(Information supplied)
════════
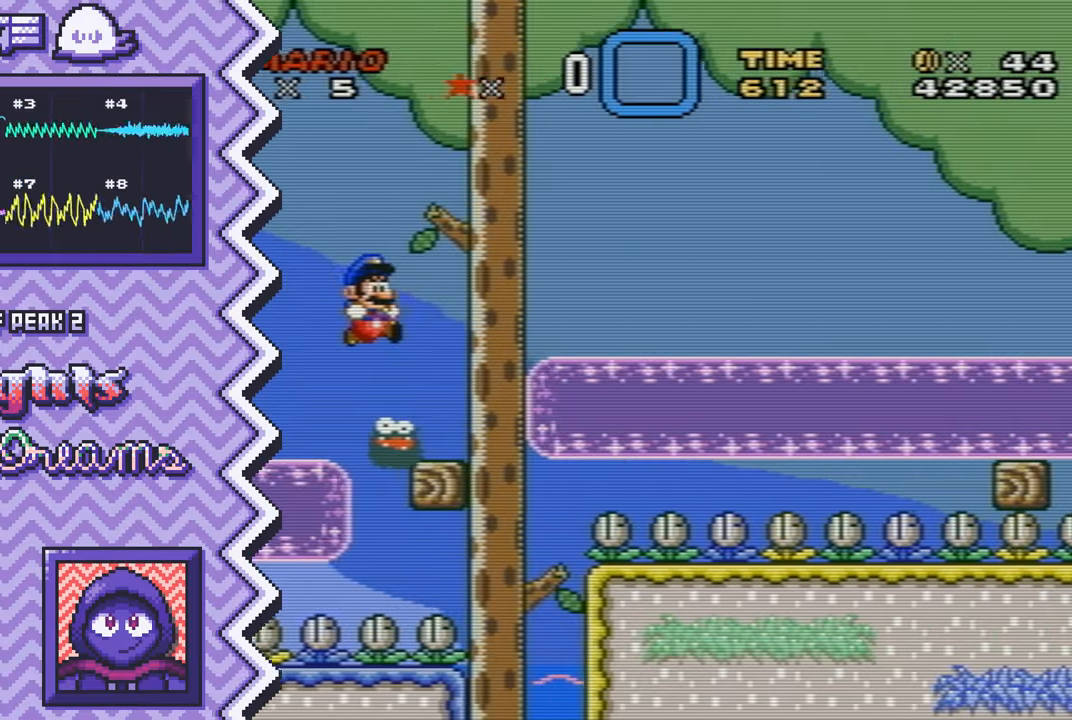
{"buttons": [], "events": [[67, "A", "down"], [184, "A", "up"], [300, "B", "down"], [417, "B", "up"]]}
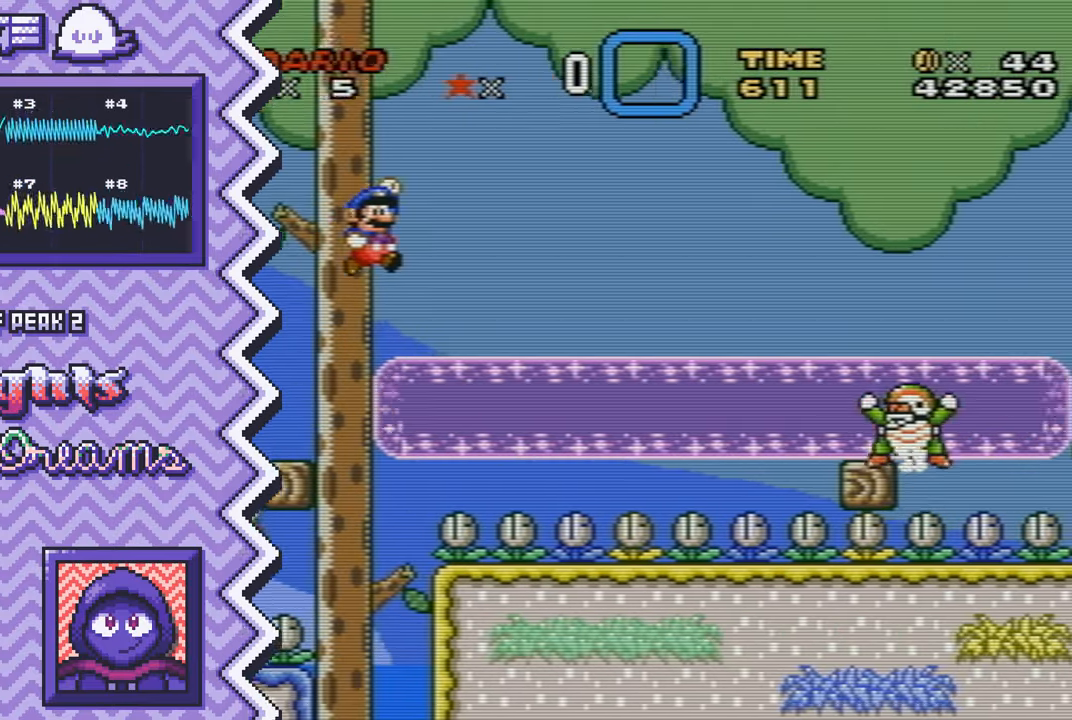
{"buttons": [], "events": [[50, "Y", "down"], [166, "Y", "up"], [283, "X", "down"], [400, "X", "up"]]}
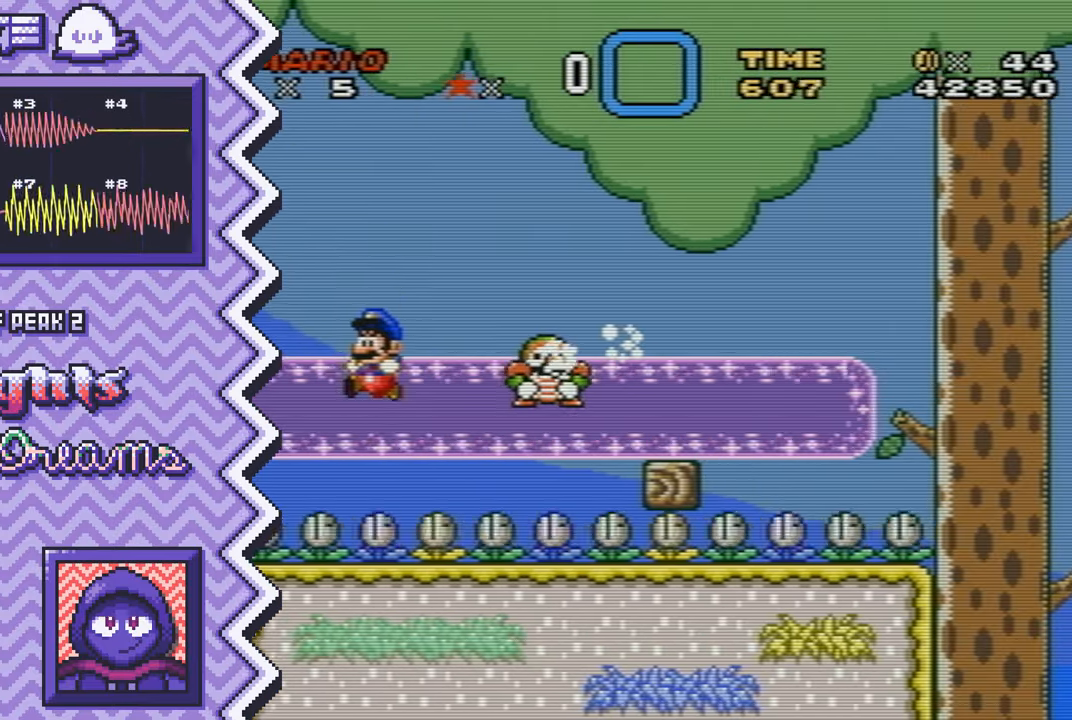
{"buttons": ["Y"], "events": [[17, "A", "down"], [150, "A", "up"], [267, "B", "down"], [384, "B", "up"], [501, "Y", "down"]]}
════════
Copy out the material above exactly; the images stay out.

(Solution for this task)
{"buttons": [], "events": [[67, "A", "down"], [184, "A", "up"], [300, "B", "down"], [417, "B", "up"]]}
{"buttons": [], "events": [[50, "Y", "down"], [166, "Y", "up"], [283, "X", "down"], [400, "X", "up"]]}
{"buttons": ["Y"], "events": [[17, "A", "down"], [150, "A", "up"], [267, "B", "down"], [384, "B", "up"], [501, "Y", "down"]]}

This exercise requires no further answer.